Overview

The beehive paintings involve extensive travel throughout New Zealand and an element of chance. Several key ideas are at work—the idea that the paintings are a literal recovery of found scuptural installations on the landscape, notions of transformation and the electric connections between light and dark, stillness and movement, order and chaos.

My later dark paintings delve into personal history, national history along with the abstract. These paintings may be viewed as tableaux of memory; as a conveyor belt of memory that promotes mysterious and, at times surprising, links between various objects and landscapes.

b. 1961, New Zealand
Lives in Auckland

Michael Hight is a self-taught painter who has been exhibiting regularly since the late 1980s. He is best known for his hyper-real paintings of beehives in the New Zealand landscape, which frequently depict locations in Central Otago and Canterbury. Hight’s more recent works include dark, surreal dreamscapes that weave in imagery of objects that have a personal significance to the artist. Toys, musical instruments, books, rusted corrugated iron and other such items are set in striking juxtaposition to rustic landscapes, often with dark skies above.
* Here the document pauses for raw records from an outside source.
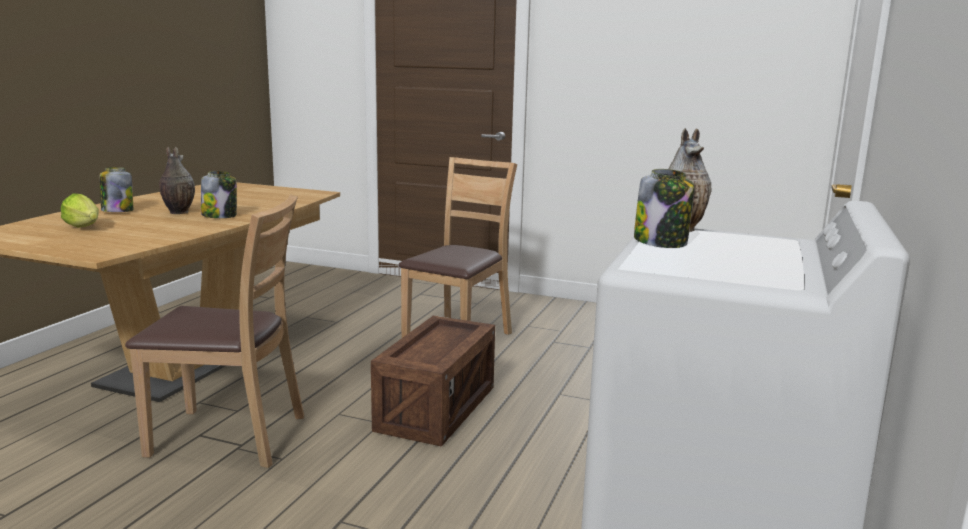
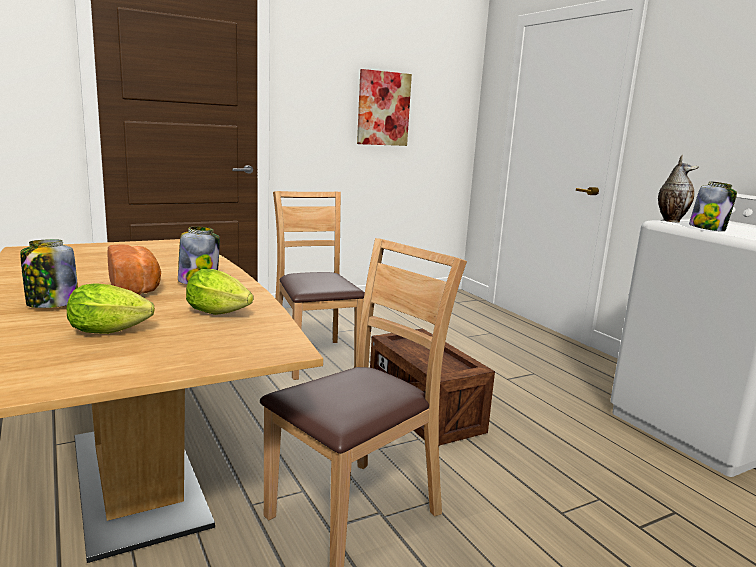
camera: 50 degrees left, 0 degrees up
(153, 232) = (221, 314): none -> lettuce
(177, 212) = (136, 289): vase -> bread
(673, 66) = (383, 108): none -> picture

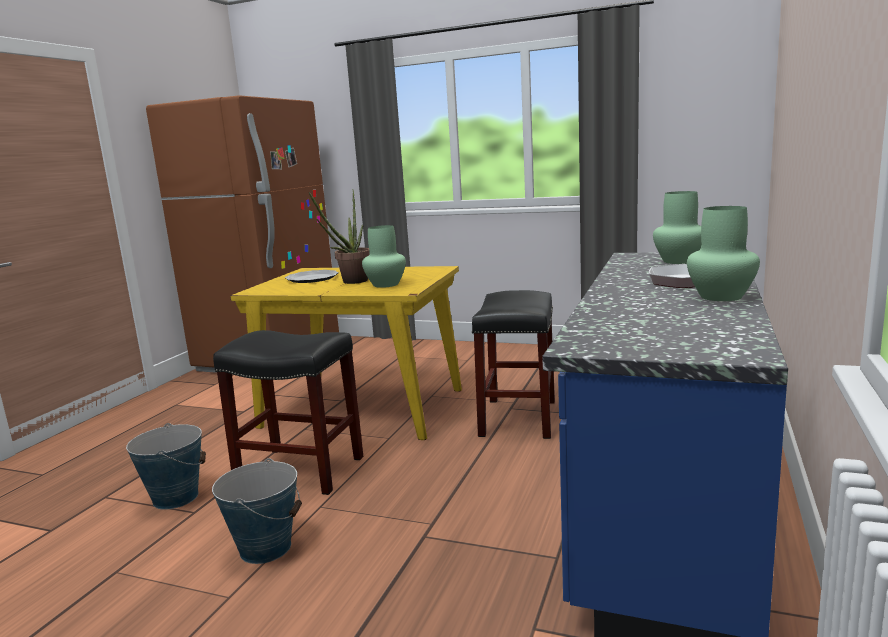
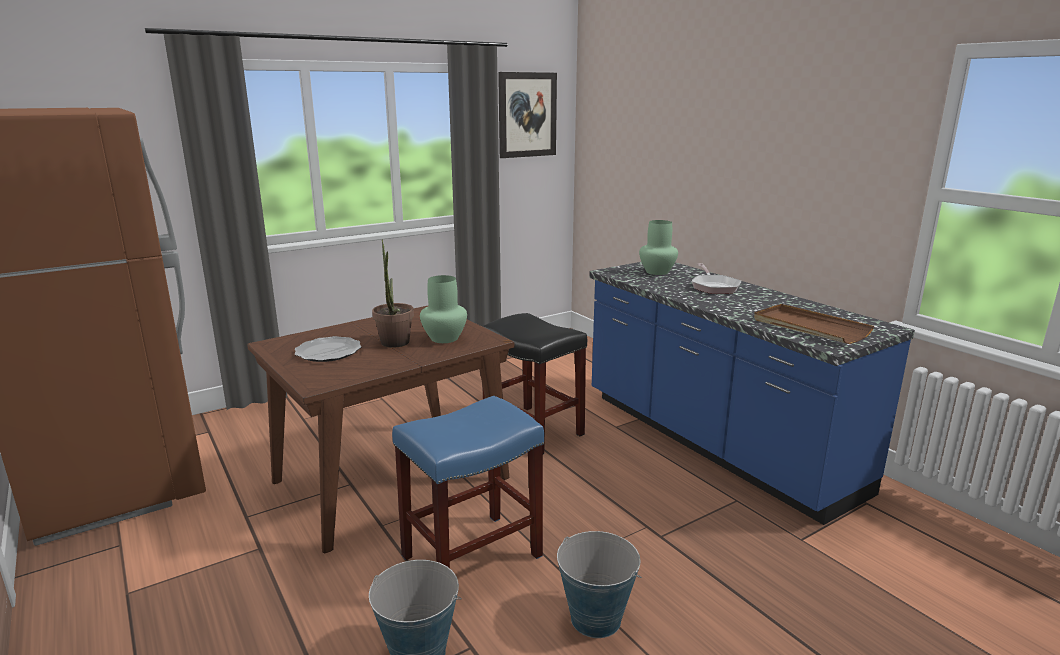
camera: 55 degrees left, 5 degrees up
(298, 470) = (471, 557): black stool -> blue stool
(365, 408) = (393, 479): yellow dining table -> brown dining table
(631, 329) = (809, 327): none -> brown tray
(694, 80) = (527, 115): none -> picture
(721, 296) = (766, 295): green vase -> none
Hight has stated, “The beehive paintings involve extensive travel throughout New Zealand and an element of chance. Several key ideas are at work—the idea that the paintings are a literal recovery of found sculptural installations on the landscape, notions of transformation and the electric connections between light and dark, stillness and movement, order, and chaos. My later dark paintings delve into personal history, national history, along with the abstract. These paintings may be viewed as tableaux of memory, as a conveyor belt of memory that promotes mysterious and, at times surprising, links between various objects and landscapes.”

Hight’s engagement with the New Zealand landscape forms a commentary on human interaction with the geological environment. The ubiquitous beehive serves as a touchstone and a recurring motif, often suggesting an unseen human presence. In many of his works, the slow creep of natural decay alludes to an incremental but inevitable return to nature. This is subtly evident in the weathering of timber on beehives, in the rusting shells of scrapped cars, in collapsing walls of abandoned buildings. Hight’s paintings carry a sense of the uncanny, and a reminder of the vast discrepancies between human and geological time scales. Similar motifs run through his night paintings, which feature surreal dreamscapes. The content and aesthetic of these works is reminiscent of European vanitas paintings of the 16th and 17th centuries, which reflected on mortality and the temporal nature of matter. Unifying themes in these two bodies of work are geographical specificity and reflections on the complex relationship between humans and the natural environment. 

Hight has an exhibition history of more than 25 years. He continues to exhibit regularly in New Zealand and Australia. Highlights include inclusion in exhibitions at City Gallery, Wellington (2001 and 2007)—and his work is held in numerous public and private collections in New Zealand, and private collections in the UK, Germany, Italy, USA, Hong Kong and Australia. In 2014 Gow Langsford Gallery published his first monograph Michael Hight: Crossing the Line.

Gow Langsford Gallery has represented Michael Hight since 1987.